Attempt to fix the problem identified in step (3) using a log-transformation of the response variable. Refit the model and reapply the graphical diagnostic tools to check assumptions. Any improvements? (To my eye the situation is improved but the issue has not gone away entirely.) Let’s continue anyway with the log-transformed analysis.
Visualize the fit of the model to the data using the visreg package. Try two different possibilities. In the first, plot the fit of the response variable to thorax length separately for each treatment group. In the second, plot the fit of the data to treatment, conditioning on the value of the covariate (thorax length).
Obtain the parameter estimates and standard errors for the fitted model. Interpret the parameter estimates. What do they represent*? Which treatment group differs most from the control group?
Obtain 95% confidence intervals for the treatment and slope parameters.
Test overall treatment effects with an ANOVA table. Interpret each significance test – what exactly is being tested?
Refit the model to the data but this time reverse the order in which you entered the two explanatory variables in the model. Test the treatment effects with an ANOVA table. Why isn’t the table identical to the one from your analysis in (7)**?
Our analysis so far has assumed that the regression slopes for different treatment groups are the same. Is this a valid assumption? We have the opportunity to investigate just how different the estimated slopes really are. To do this, fit a new linear model to the data, but this time include an interaction term between the explanatory variables.
The parameters will be more complicated to interpret in the model including an interaction term, so lets skip this step. Instead, go right to the ANOVA table to test the interaction term using the new model fit. Interpret the result. Does it mean that the interaction term really is zero?
Another way to help assess whether the assumption of no interaction is a sensible one for these data is to determine whether the fit of the model is “better” when an interaction term is present or not, and by how much. We will learn new methods later in the course to determine this, but in the meantime a simple measure of model fit can be obtained using the adjusted \(R^2\) value. The ordinary \(R^2\) measures the fraction of the total variation in the response variable that is “explained” by the explanatory variables.
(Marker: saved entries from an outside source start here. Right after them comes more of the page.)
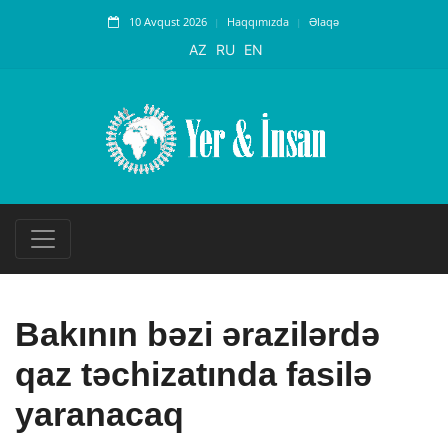
10 Avqust 2026
Haqqımızda
Əlaqə
AZ
RU
EN
Bakının bəzi ərazilərdə
qaz təchizatında fasilə
yaranacaq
This, however, cannot be compared between models that differ in the number of parameters because fitting more parameters always results in a larger \(R^2\), even if the added variables are just made-up random numbers. To compare the fit of models having different parameters, use the adjusted \(R^2\) value instead, which takes account of the number of parameters being fitted. Use the summary() command on each of two fitted models, one with and the other without an interaction term, and compare their adjusted \(R^2\) values. Are they much different? If not, then maybe it is OK to assume that any interaction term is likely small and can be left out.
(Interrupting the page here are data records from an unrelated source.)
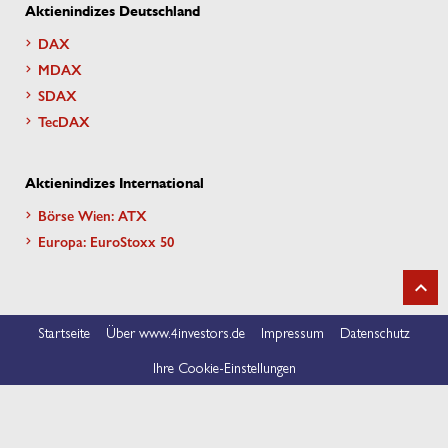
Aktienindizes Deutschland
DAX
MDAX
SDAX
TecDAX
Aktienindizes International
Börse Wien: ATX
Europa: EuroStoxx 50
Startseite
Über www.4investors.de
Impressum
Datenschutz
Ihre Cookie-Einstellungen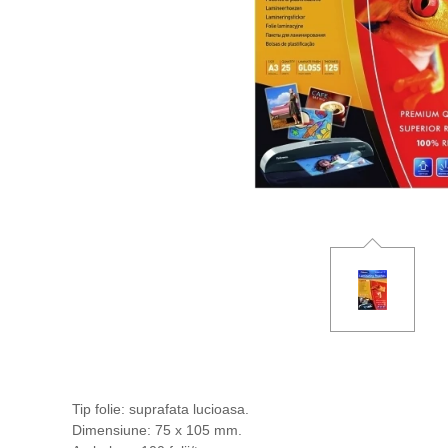
Tip folie: suprafata lucioasa.
Dimensiune: 75 x 105 mm.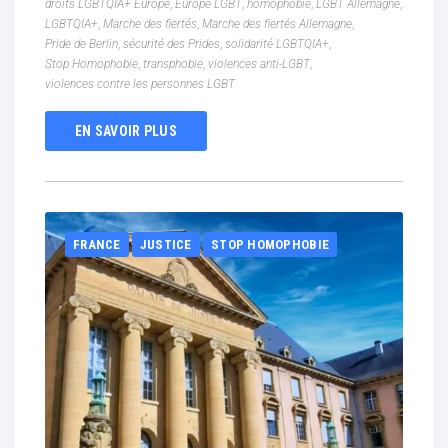
droits LGBTQIA+ Europe
,
Europe LGBT
,
homophobie
,
LGBT Allemagne
,
LGBTQIA+
,
Marche des fiertés
,
Marche des fiertés Allemagne
,
Pride de Berlin
,
sécurité des Prides
,
solidarité LGBTQIA+
,
Stop Homophobie
,
transphobie
,
violences anti-LGBT
,
violences contre les personnes LGBT
EN SAVOIR PLUS
FRANCE
JUSTICE
STOP HOMOPHOBIE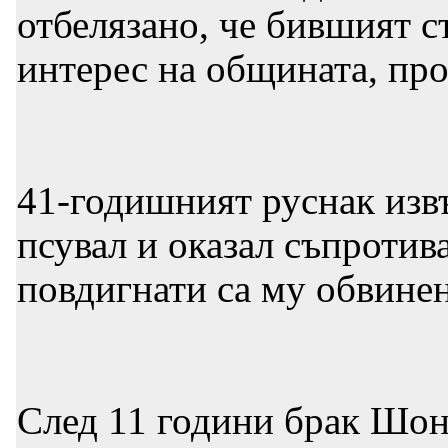
отбелязано, че бившият с
интерес на общината, пр
41-годишният руснак изв
псувал и оказал съпротив
повдигнати са му обвине
След 11 години брак Шон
*In a linear model with a factor and a continuous covariate, and no interaction term, the coefficient for the covariate is the common regression slope. The “intercept” coefficient represents the y-intercept of the first category (first level in the order of levels) of the treatment variable. Remaining coefficients represent the difference in intercept between that of each treatment category and the first category.
**R fits model terms sequentially when testing. Change the order of the terms in the formula for the linear model and the results might change.